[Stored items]
╭──

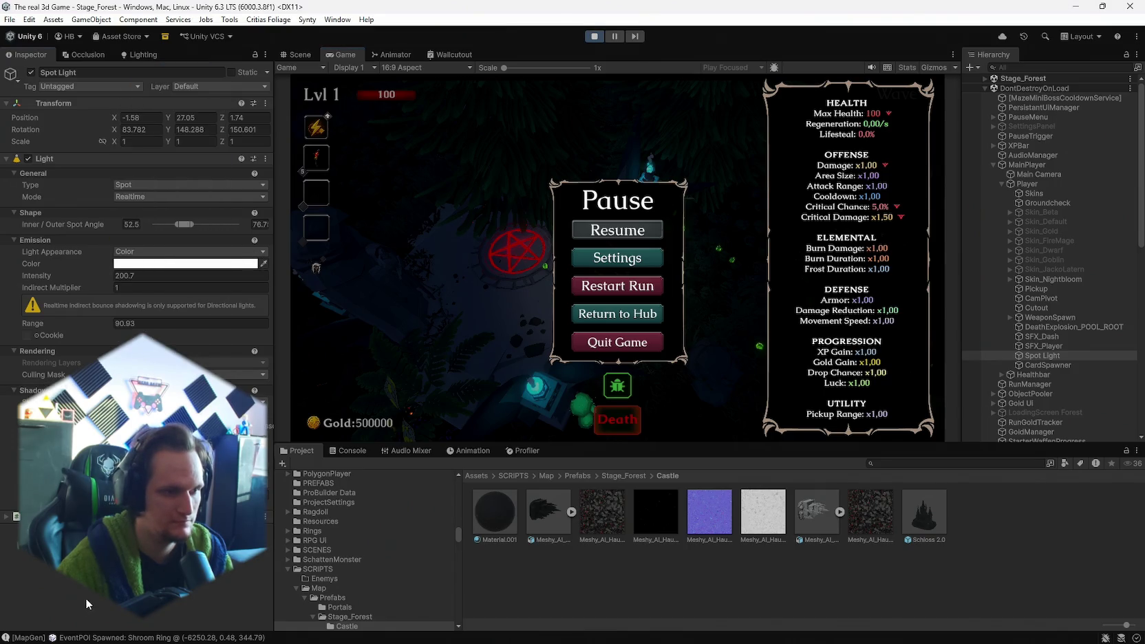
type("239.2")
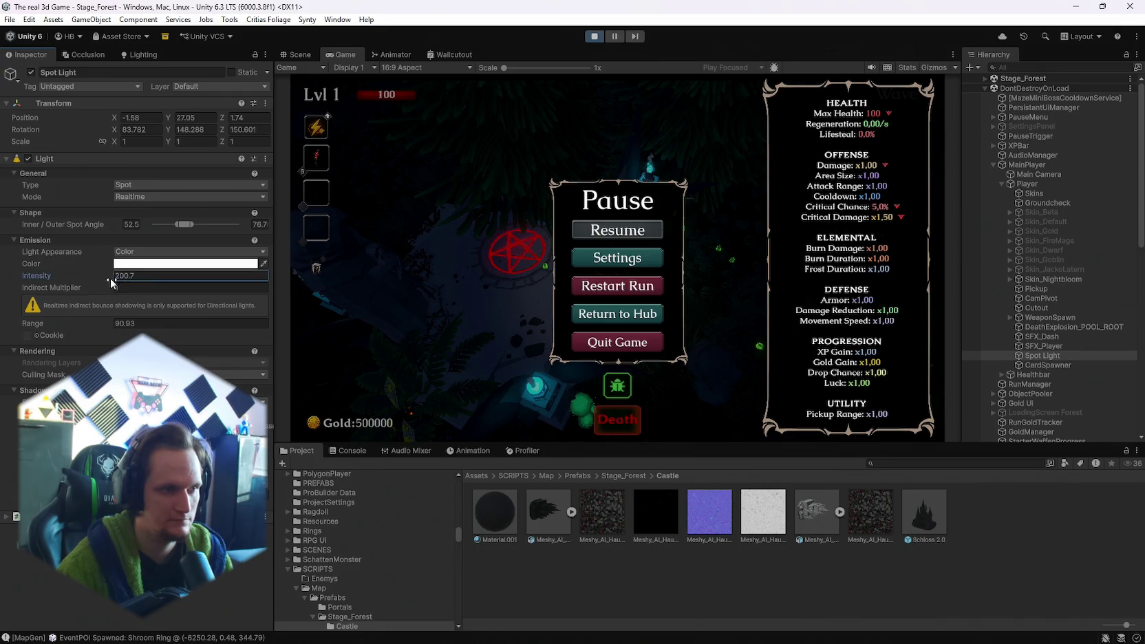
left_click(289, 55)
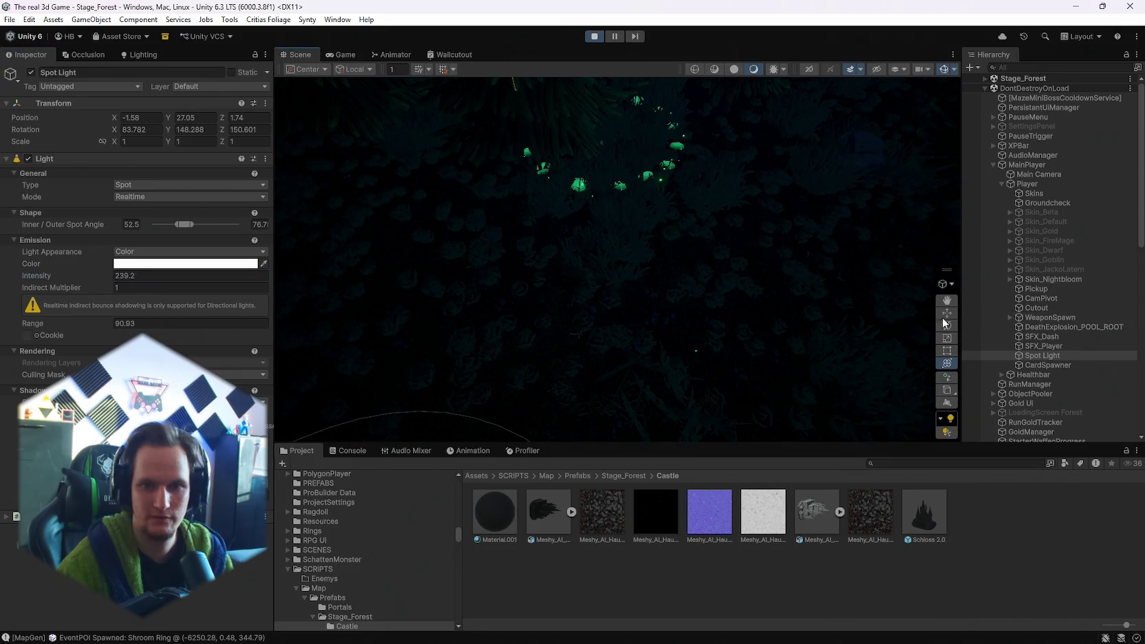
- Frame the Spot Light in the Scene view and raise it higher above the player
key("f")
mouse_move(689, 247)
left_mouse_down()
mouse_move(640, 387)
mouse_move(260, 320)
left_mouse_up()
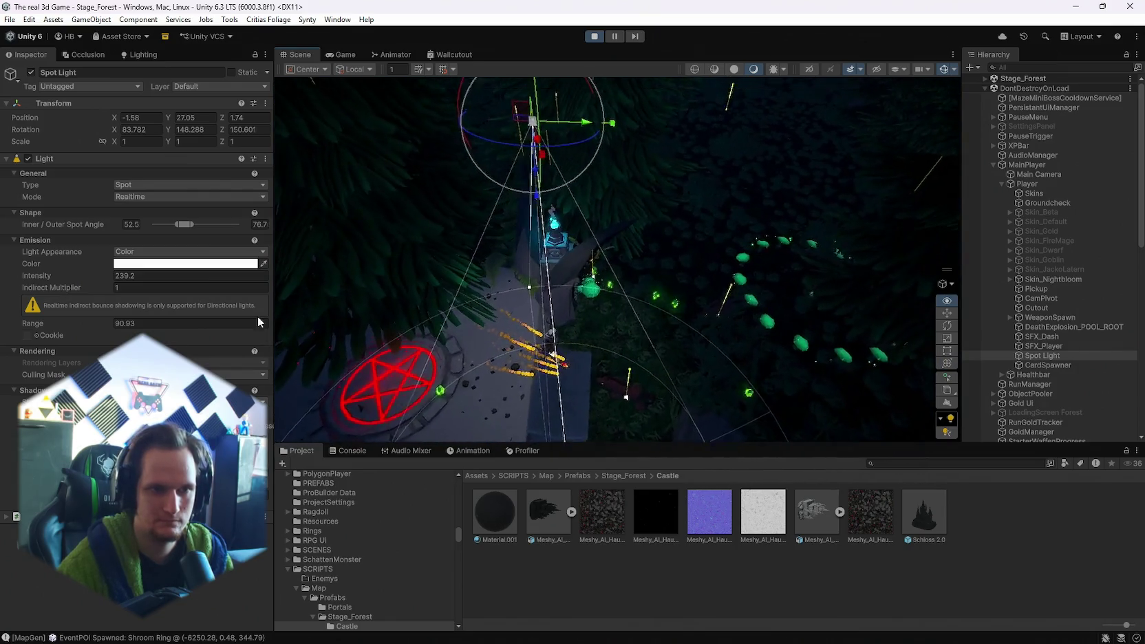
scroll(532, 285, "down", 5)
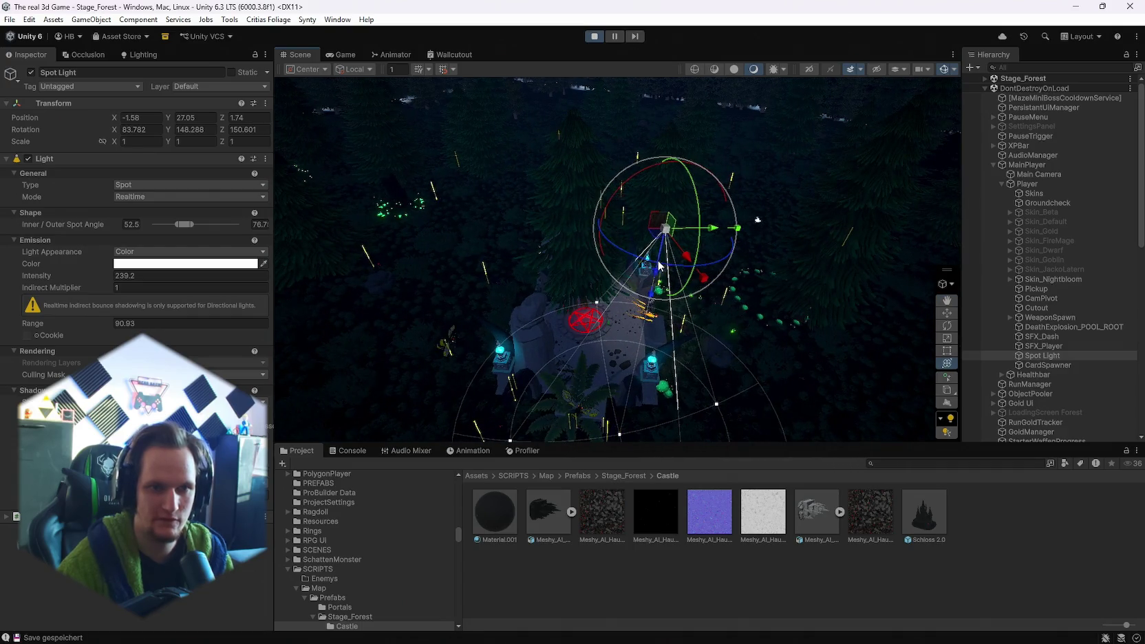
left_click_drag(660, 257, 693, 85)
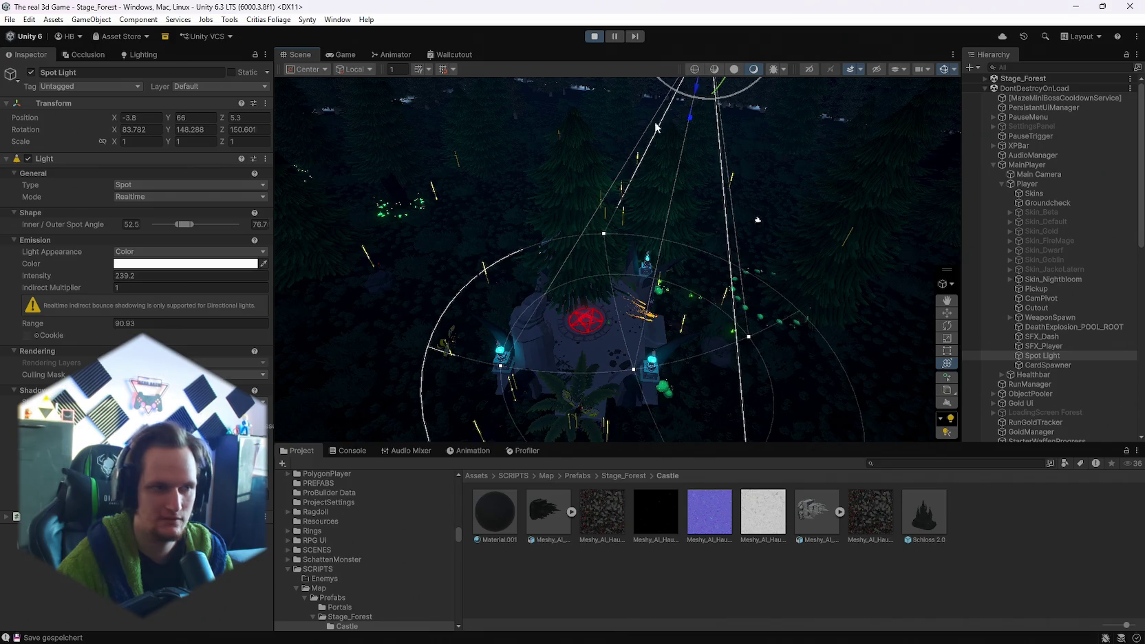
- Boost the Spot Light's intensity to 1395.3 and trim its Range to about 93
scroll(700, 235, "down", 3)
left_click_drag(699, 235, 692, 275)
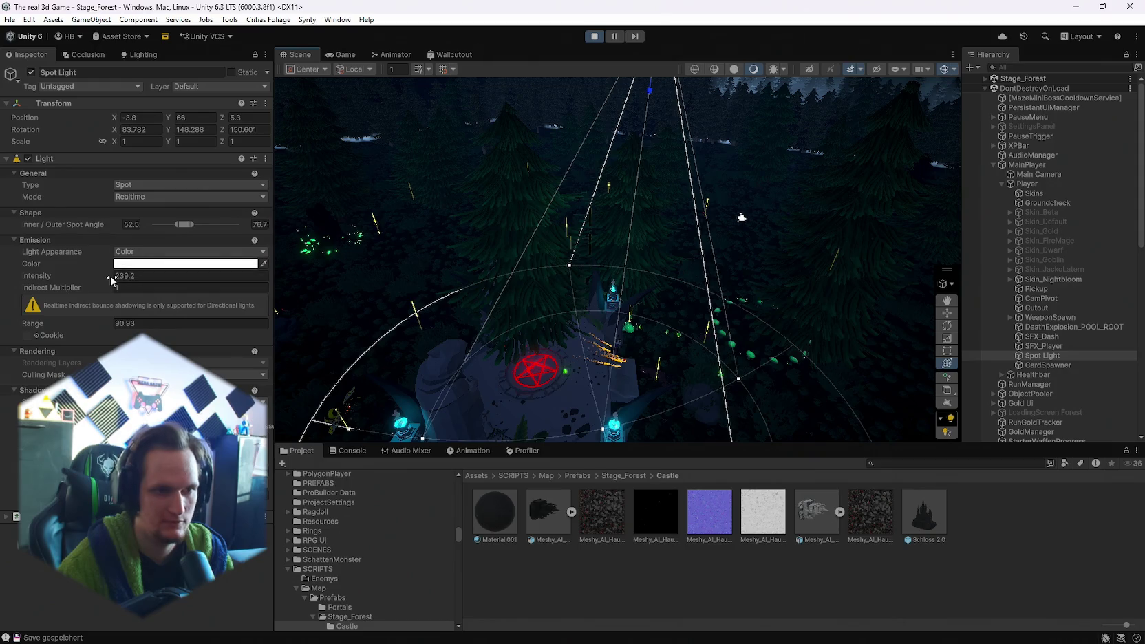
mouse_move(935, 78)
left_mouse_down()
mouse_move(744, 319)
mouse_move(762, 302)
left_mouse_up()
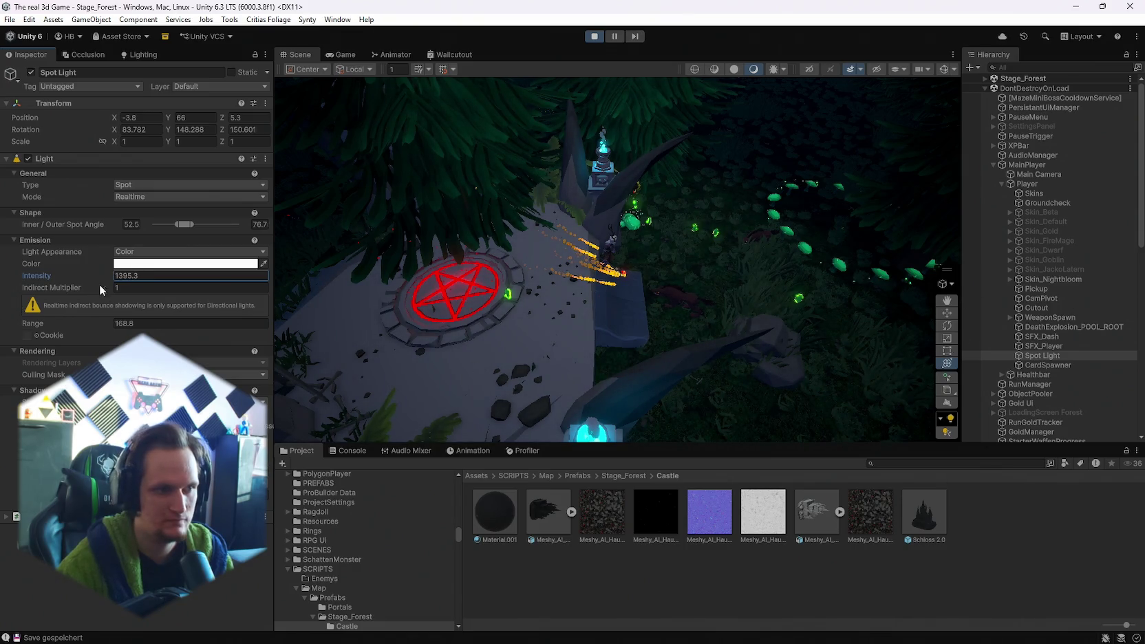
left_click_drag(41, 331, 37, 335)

╰──

• _What the exercise asks_: Copy only the lines running from the one that holds "mouse_move(689, 247)" through the last line of the data, and include both of those lines. Do not copy any pictures.

• _Solution to this task_:
mouse_move(689, 247)
left_mouse_down()
mouse_move(640, 387)
mouse_move(260, 320)
left_mouse_up()
scroll(532, 285, "down", 5)
left_click_drag(660, 257, 693, 85)
- Boost the Spot Light's intensity to 1395.3 and trim its Range to about 93
scroll(700, 235, "down", 3)
left_click_drag(699, 235, 692, 275)
mouse_move(935, 78)
left_mouse_down()
mouse_move(744, 319)
mouse_move(762, 302)
left_mouse_up()
left_click_drag(41, 331, 37, 335)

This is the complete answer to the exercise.